En el presente, Alphabet, casa matriz de Google, es un gigante tecnológico que encabeza varios departamentos en su ramo, incluyendo el servicio de búsquedas más usado, el navegador más descargado (Chrome), el cliente de correo más popular (Gmail) y la plataforma de videos con mayor cantidad de suscripciones (YouTube), sin desmedro de su impacto en otras áreas, que incluyen aplicaciones ofimáticas en línea, muy utilizadas por quienes realizan trabajo cooperativo y escolares.

Mucho menos conocido es que Alphabet ha sido acusada de registrar datos de sus usuarios sin su consentimiento con fines de vigilancia y tampoco se suele mencionar que su pretendida política de control de contenidos falsos, ofensivos o violentos ha demostrado ser abiertamente ineficaz, cuando no aplicada con criterios dispares, según sea la orientación política o el posicionamiento público del usuario presuntamente trasgresor.

Este viernes, YouTube explicó en Twitter que de acuerdo a las directrices de la comunidad, se «prohíben los contenidos que nieguen, minimicen o trivialicen acontecimientos violentos bien documentados», razón por la cual decidieron eliminar los videos de la operación militar de Rusia en Ucrania publicados por medios estatales rusos, al considerar «que violan esta política».

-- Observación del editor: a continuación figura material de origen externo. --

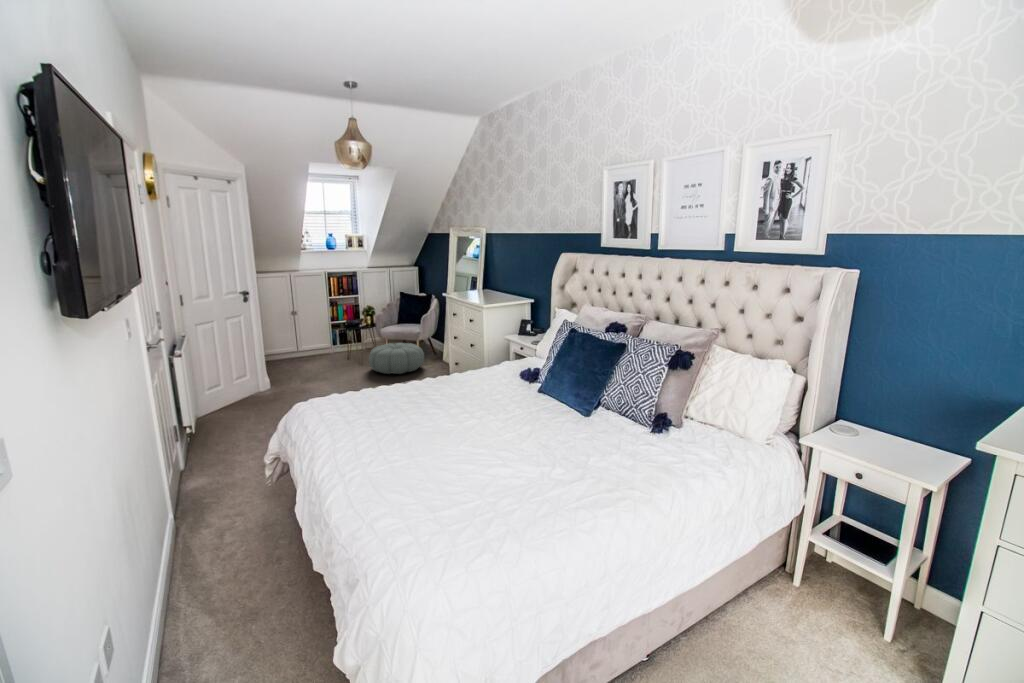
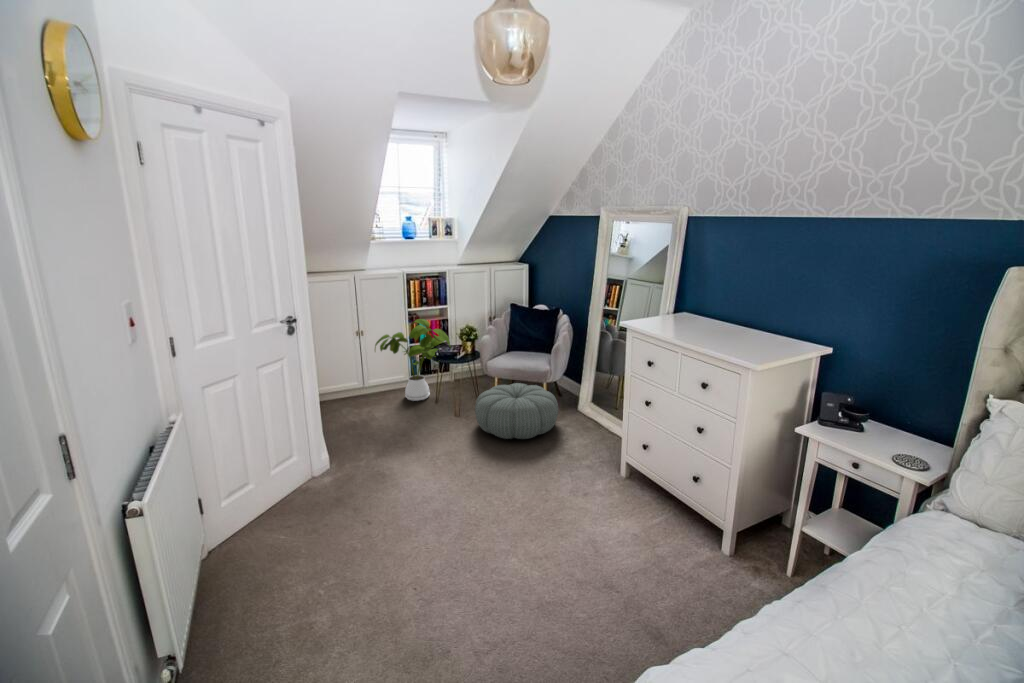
house plant: none [304,302,359,359] -> present [375,319,451,401]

Además de borrar los videos, la plataforma subrayó que de conformidad con lo expuesto previamente, estaba «bloqueando el acceso a los canales de YouTube asociados con los medios de comunicación rusos financiados por el Estado a nivel mundial, ampliando desde toda Europa», lo que entraría en vigor «de forma inmediata».

El pasado 2 de marzo, bajo el alegato de que esas fuentes eran «maquinaria mediática del Kremlin» y difundían «desinformación dañina», la Unión Europea prohibió las transmisiones y la circulación de información por cualquier medio de la cadena RT y la agencia de noticias Sputnik dentro del espacio comunitario.

Numerosas voces han señalado que esta clase de fallos, además de coartar la libertad de expresión, imponen una dictadura global discursiva sobre la guerra en Ucrania, pues al presentar un solo lado de la situación, no contribuyen al debate honesto e informado del conflicto.